Будущий муж, так же, как и я, обнялся со старыми друзьями, расцеловался: с мужчинами — грубовато, по-мужски, с женщинами — осторожненько, целуя их в щеку или плечо.

Все было в полном порядке, пока очередь не дошла до этой самой шекспировской Джульетты. Между нею и Алхасом пролегал всего-навсего шаг, когда в голове его заработала та самая кибернетическая машина, которая выдавливает в нашей памяти то, что надо и что не надо. Он никак не мог припомнить ее. И она тоже. Как быть?
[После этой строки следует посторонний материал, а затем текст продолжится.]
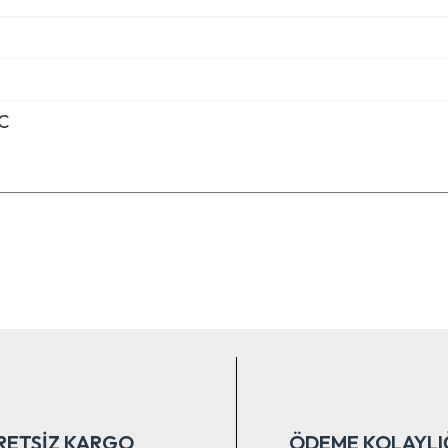
C
nularda yetersiz gördüğünüz noktaları öneri formunu kullanarak tarafımıza ile
Bu ürüne ilk yorumu siz yapın!
Yorum Yaz
RETSİZ KARGO
ÖDEME KOLAYLI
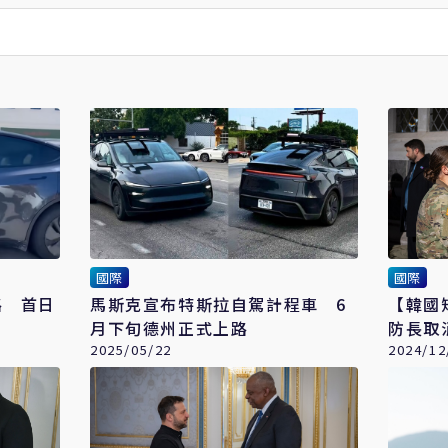
國際
國際
路 首日
馬斯克宣布特斯拉自駕計程車 6
【韓國
月下旬德州正式上路
防長取
2025/05/22
驗
2024/12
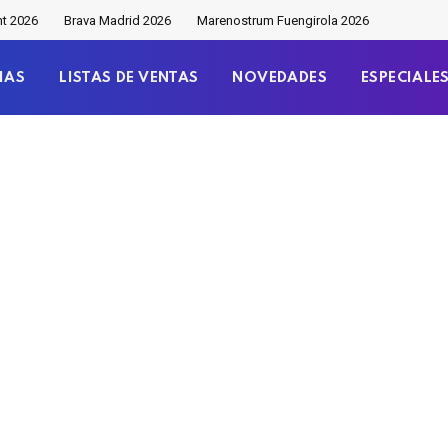
nt 2026
Brava Madrid 2026
Marenostrum Fuengirola 2026
IAS
LISTAS DE VENTAS
NOVEDADES
ESPECIALE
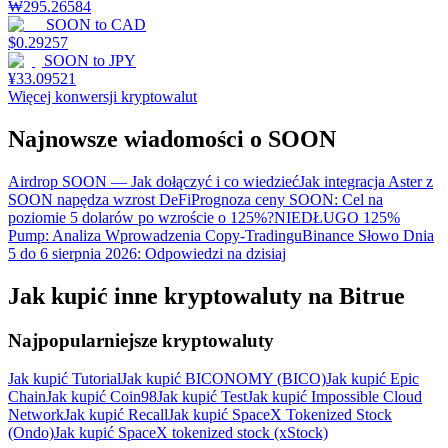
₩
295.26584
SOON
to
CAD
$
0.29257
SOON
to
JPY
¥
33.09521
Więcej konwersji kryptowalut
Najnowsze wiadomości o SOON
Airdrop SOON — Jak dołączyć i co wiedzieć
Jak integracja Aster z
SOON napędza wzrost DeFi
Prognoza ceny SOON: Cel na
poziomie 5 dolarów po wzroście o 125%?
NIEDŁUGO 125%
Pump: Analiza Wprowadzenia Copy-Tradingu
Binance Słowo Dnia
5 do 6 sierpnia 2026: Odpowiedzi na dzisiaj
Jak kupić inne kryptowaluty na Bitrue
Najpopularniejsze kryptowaluty
Jak kupić Tutorial
Jak kupić BICONOMY (BICO)
Jak kupić Epic
Chain
Jak kupić Coin98
Jak kupić Test
Jak kupić Impossible Cloud
Network
Jak kupić Recall
Jak kupić SpaceX Tokenized Stock
(Ondo)
Jak kupić SpaceX tokenized stock (xStock)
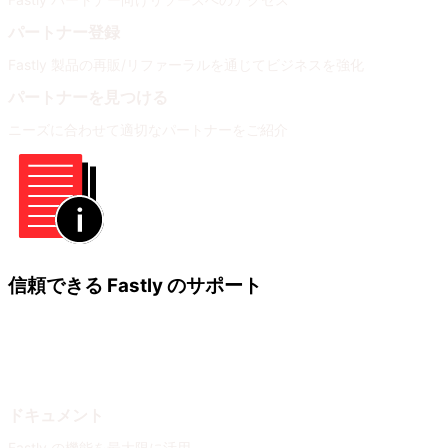
パートナー登録
Fastly 製品の再販/リファーラルを通じてビジネスを強化
パートナーを見つける
ニーズに合わせて適切なパートナーをご紹介
信頼できる Fastly のサポート
ラーニング
ヘルプ
ドキュメント
Fastly の機能を最大限に活用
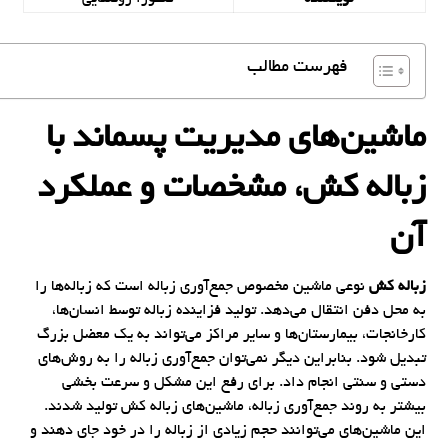
فهرست مطالب
ماشین‌های مدیریت پسماند با
زباله کش، مشخصات و عملکرد
آن
زباله کش
نوعی ماشین مخصوص جمع‌آوری زباله است که زباله‌ها را
به محل دفن انتقال می‌دهد. تولید فزاینده زباله توسط انسان‌ها،
کارخانجات، بیمارستان‌‌ها و سایر مراکز می‌تواند به یک معضل بزرگ
تبدیل شود. بنابراین دیگر نمی‌توان جمع‌آوری زباله را به روش‌های
دستی و سنتی انجام داد. برای رفع این مشکل و سرعت بخشی
بیشتر به روند جمع‌آوری زباله، ماشین‌های زباله کش تولید شدند.
این ماشین‌های می‌توانند حجم زیادی از زباله را در خود جای دهند و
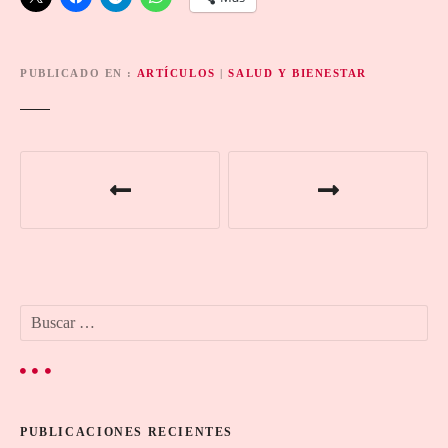
PUBLICADO EN
ARTÍCULOS
|
SALUD Y BIENESTAR
N
a
v
e
B
g
u
s
a
c
a
c
r
PUBLICACIONES RECIENTES
:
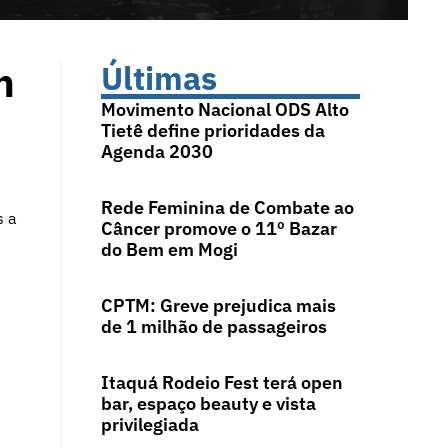
m
Últimas
Movimento Nacional ODS Alto
Tietê define prioridades da
Agenda 2030
Rede Feminina de Combate ao
s a
Câncer promove o 11º Bazar
do Bem em Mogi
CPTM: Greve prejudica mais
de 1 milhão de passageiros
s
Itaquá Rodeio Fest terá open
bar, espaço beauty e vista
privilegiada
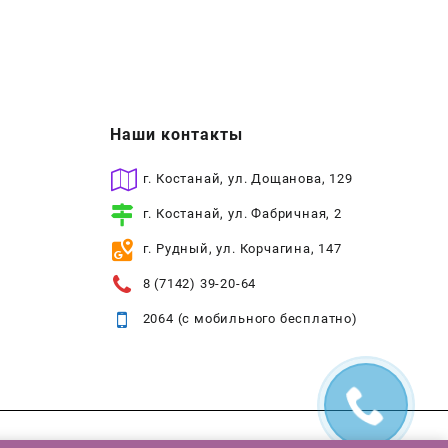
Наши контакты
г. Костанай, ул. Дощанова, 129
г. Костанай, ул. Фабричная, 2
г. Рудный, ул. Корчагина, 147
8 (7142) 39-20-64
2064 (с мобильного бесплатно)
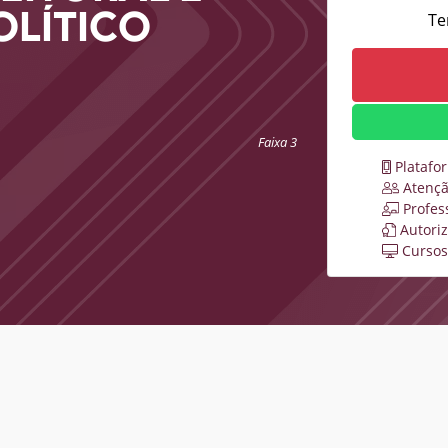
OLÍTICO
Te
Faixa 3
Platafo
Atençã
Profes
Autori
Cursos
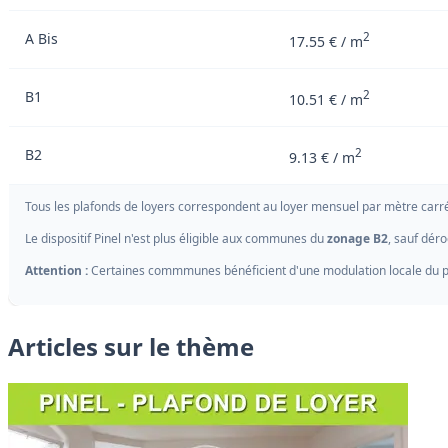
A Bis
2
17.55 € / m
B1
2
10.51 € / m
B2
2
9.13 € / m
Tous les plafonds de loyers correspondent au loyer mensuel par mètre carré
Le dispositif Pinel n'est plus éligible aux communes du
zonage B2
, sauf déro
Attention :
Certaines commmunes bénéficient d'une modulation locale du p
Articles sur le thème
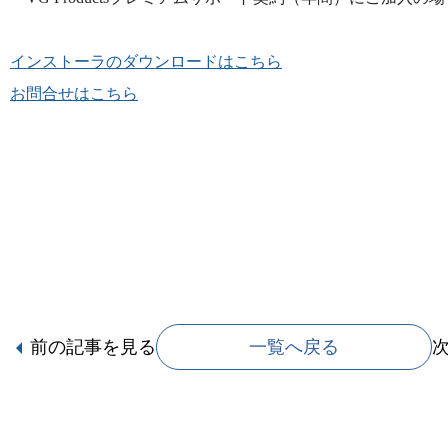
インストーラのダウンロードはこちら
お問合せはこちら
前の記事
を見る
一覧へ戻る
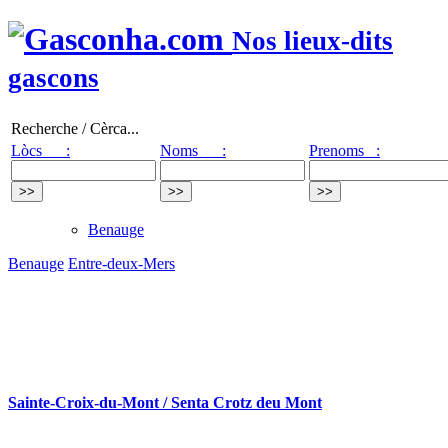
Nos lieux-dits
gascons
Recherche / Cèrca...
Lòcs :
Noms :
Prenoms :
Benauge
Benauge
Entre-deux-Mers
Sainte-Croix-du-Mont / Senta Crotz deu Mont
Представьте себе: космический корабль опускается на островерхий лунный валун, а времени на размышление в обрез — считанные доли секунды.

В этом месте нам с вами придется уподобиться киноаппарату, который ведет замедленную съемку, чтобы документально зафиксировать все происшедшее в следующую секунду.

Итак, до нее всего лишь один шаг. Он видит ее совершенно ясно и спрашивает себя: «Кто она?» Ему начинает казаться, что где-то видел ее. Но где? Нет, наверняка видел и вроде бы даже хорошо с нею знаком. Если это так, то весьма возможно, что она одна из его родственниц. В таком случае ее можно обнять, как сестру... Но родственница ли? — вот в чем вопрос.

На эти размышления ушло несколько десятых долей секунды...

Она ему улыбается, видя его протянутые руки. Этак кокетливо, этак доверчиво, как старая знакомая. О, в таком случае ее позволительно дружески чмокнуть в щеку. Но старая ли это знакомая и не смутит ли ее этот поцелуй? — вот в чем вопрос...

На эти размышления тоже ушли считанные доли секунды. Цейтнот, явный цейтнот!

Алхаса вдруг осеняет мысль: а может быть, эта самая девушка — близкая родственница невесты, свадьба которой играется сегодня в этом доме? Если так, то он вправе поцеловать ее в плечо. Это прилично, уважительно и ни к чему не обязывает... «Да,— проносится в голове будущего мужа, — я ее поцелую именно в плечо. Такой поцелуй никого не шокирует — от юных девиц до глубоких старух».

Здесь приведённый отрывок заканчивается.